The present invention relates to a power supply voltage detection device for detecting abrupt variations in power supply voltage due to external noise and the like in an apparatus such as a microcomputer.
A conventional apparatus such as a microcomputer malfunctions owing to abrupt variations in power supply voltage. For this reason, a power supply voltage detection circuit detects that the power supply voltage falls outside a rated range, and the apparatus is reset upon detection of a power supply voltage variation.
FIG. 6 shows a conventional power supply voltage detection circuit. Referring to FIG. 6, the power supply voltage detection circuit is constituted by a lower limit comparator 11 for detecting when a power supply voltage VDD becomes equal to or lower than a rated lower limit Vref1, an upper limit comparator 12 for detecting when the power supply voltage VDD becomes equal to or higher than a rated upper limit Vref2, an AND gate 13 for ANDing an output VO11 from the lower limit comparator 11 and an output VO12 from the upper limit comparator 12, and resistors R11 and R12.

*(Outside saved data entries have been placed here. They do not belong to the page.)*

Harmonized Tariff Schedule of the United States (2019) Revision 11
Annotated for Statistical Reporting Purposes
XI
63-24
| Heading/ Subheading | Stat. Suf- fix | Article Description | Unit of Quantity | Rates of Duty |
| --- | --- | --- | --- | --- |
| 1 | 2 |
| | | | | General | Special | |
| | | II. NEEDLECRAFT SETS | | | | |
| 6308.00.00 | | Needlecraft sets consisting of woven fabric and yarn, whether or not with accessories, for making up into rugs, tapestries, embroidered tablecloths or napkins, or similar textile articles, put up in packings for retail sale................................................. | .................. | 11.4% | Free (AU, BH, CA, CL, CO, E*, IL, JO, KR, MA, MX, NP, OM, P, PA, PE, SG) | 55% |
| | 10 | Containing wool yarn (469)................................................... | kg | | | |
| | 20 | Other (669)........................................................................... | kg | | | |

A reference voltage Vref1' input to the lower limit comparator 11 and a reference voltage Vref2' input to the upper limit comparator 12 are set with respect to the rated lower limit Vref1 and the rated upper limit Vref2 of the power supply voltage VDD as follows: EQU Vref1'=Vref1.times.R12/(R11+R12) EQU Vref2'=Vref2.times.R12/(R11+R12)

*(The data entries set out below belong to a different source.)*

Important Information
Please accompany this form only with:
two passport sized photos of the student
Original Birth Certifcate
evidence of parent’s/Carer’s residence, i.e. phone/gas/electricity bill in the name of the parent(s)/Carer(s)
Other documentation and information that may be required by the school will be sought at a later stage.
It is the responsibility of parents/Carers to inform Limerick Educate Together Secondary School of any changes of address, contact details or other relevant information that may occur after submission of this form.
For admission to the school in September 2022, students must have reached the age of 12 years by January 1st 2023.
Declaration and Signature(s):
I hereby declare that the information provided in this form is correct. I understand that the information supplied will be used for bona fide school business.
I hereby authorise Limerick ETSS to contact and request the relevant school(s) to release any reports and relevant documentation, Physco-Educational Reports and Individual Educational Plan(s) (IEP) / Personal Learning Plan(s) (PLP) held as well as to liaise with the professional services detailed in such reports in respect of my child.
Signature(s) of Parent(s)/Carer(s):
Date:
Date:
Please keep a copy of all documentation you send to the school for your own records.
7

The operation of the power supply voltage detection circuit having the above arrangement will be described with reference to FIGS. 7A to 7D. Referring to FIG. 7A, when the power supply voltage VDD abruptly drops to become equal to or lower than the rated lower limit Vref1 owing to external noise or the like, the output VO11 from the lower limit comparator 11 is set at "L" level (Low level), as shown in FIG. 7B. As a result, an output VO13 from the AND gate 13 is also set at "L" level.
When the power supply voltage VDD abruptly rises to become equal to or higher than the rated upper limit Vref2, the output VO12 from the upper limit comparator 12 is set at "L" level, as shown in FIG. 7C. As a result, the output VO13 from the AND gate 13 is also set at "L" level, as shown in FIG. 7D. That the power supply voltage VDD becomes equal to or lower than the rated lower limit Vref1 or equal to or higher than the rated upper limit Vref2 can be detected in this manner.

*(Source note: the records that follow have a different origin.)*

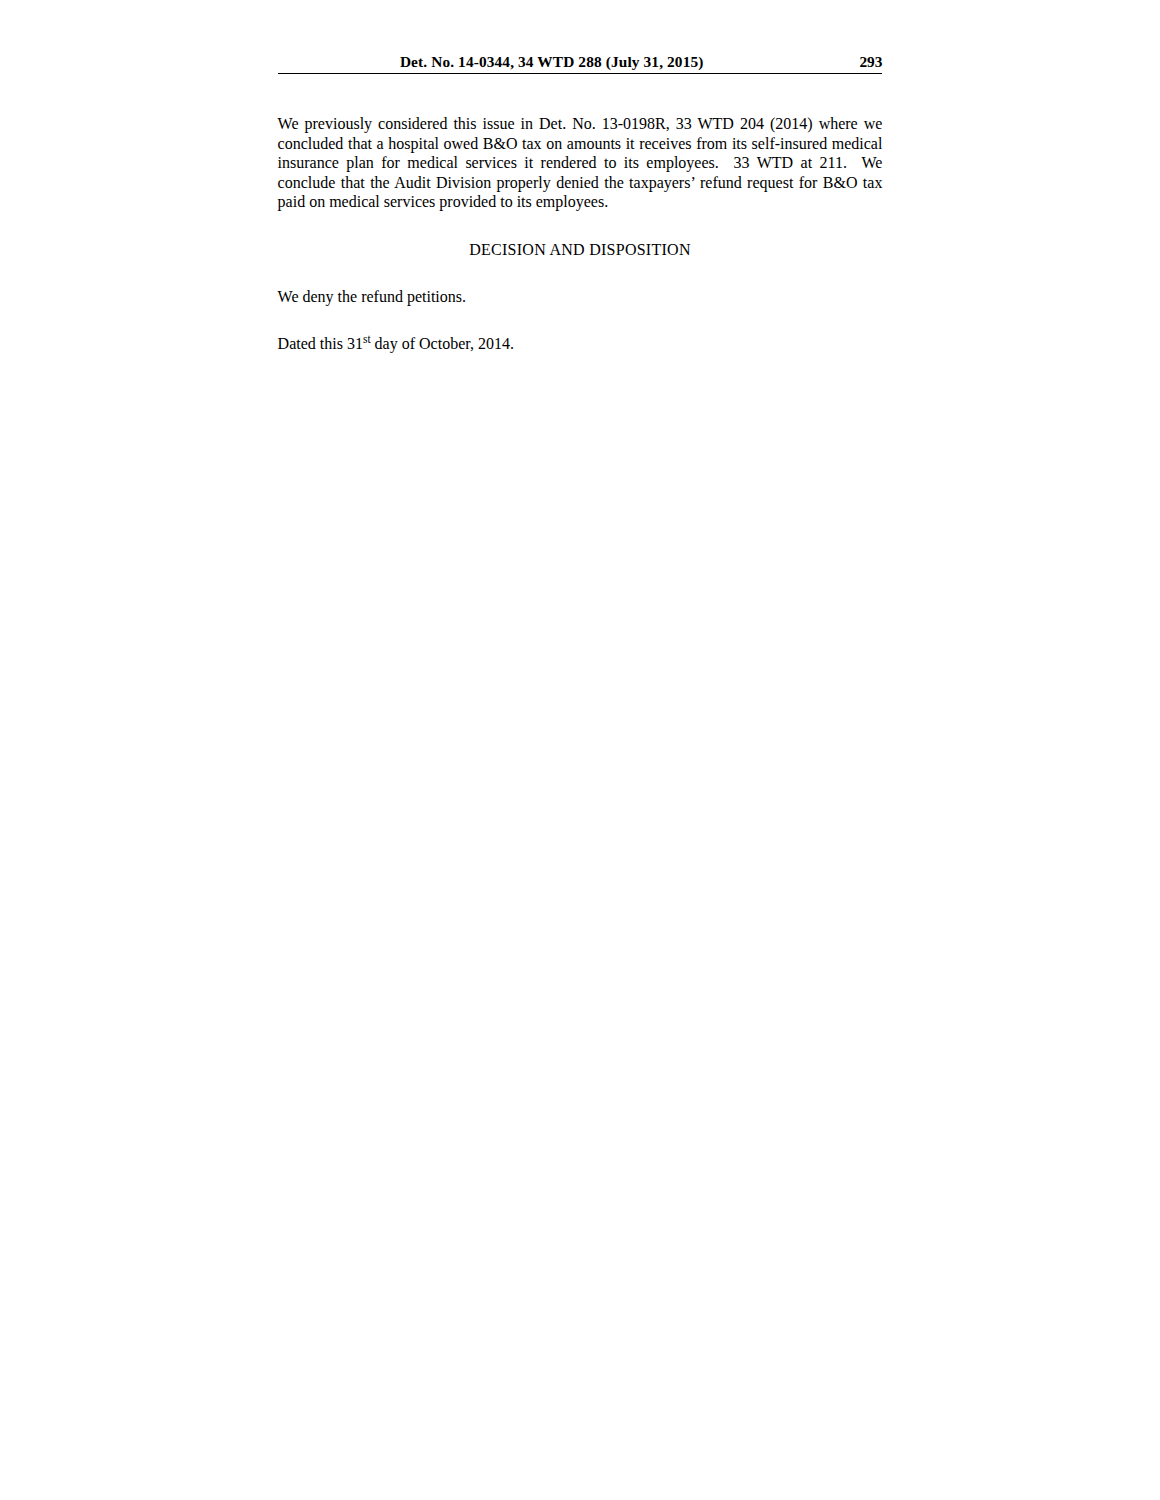Det. No. 14-0344, 34 WTD 288 (July 31, 2015)
293
We previously considered this issue in Det. No. 13-0198R, 33 WTD 204 (2014) where we concluded that a hospital owed B&O tax on amounts it receives from its self-insured medical insurance plan for medical services it rendered to its employees. 33 WTD at 211. We conclude that the Audit Division properly denied the taxpayers’ refund request for B&O tax paid on medical services provided to its employees.
DECISION AND DISPOSITION
We deny the refund petitions.
Dated this 31st day of October, 2014.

Some apparatus such as a microcomputer operates in a wide operating voltage range and can be used with a plurality of power supply voltage ratings (e.g., operable at power supply voltages VDD of 5 V, 3 V, . . .). Obviously, in this case, when the power supply voltage VDD is changed, the rated lower limit Vref1 and the rated upper limit Vref2 also vary accordingly.
In the conventional power supply voltage detection circuit, however, the reference voltage Vref1' for detecting when the power supply voltage VDD becomes equal to or lower than the rated lower limit Vref1 must be applied, together with the reference voltage Vref2' for detecting when the power supply voltage VDD becomes equal to or higher than the rated upper limit Vref2. For this reason, when the rating of the power supply voltage VDD changes, the reference voltages Vref1' and Vref2' must be set again in accordance with the rated lower limit Vref1 and the rated upper limit Vref2.
Although this circuit is designed to detect abrupt variations in power supply voltage due to external noise and the like, the circuit also detects moderate variations in power supply voltage (the output VO13 from the AND gate 13 is set at "L" level) during a power-on period (a period PON in FIGS. 7A to 7D) or power-off period.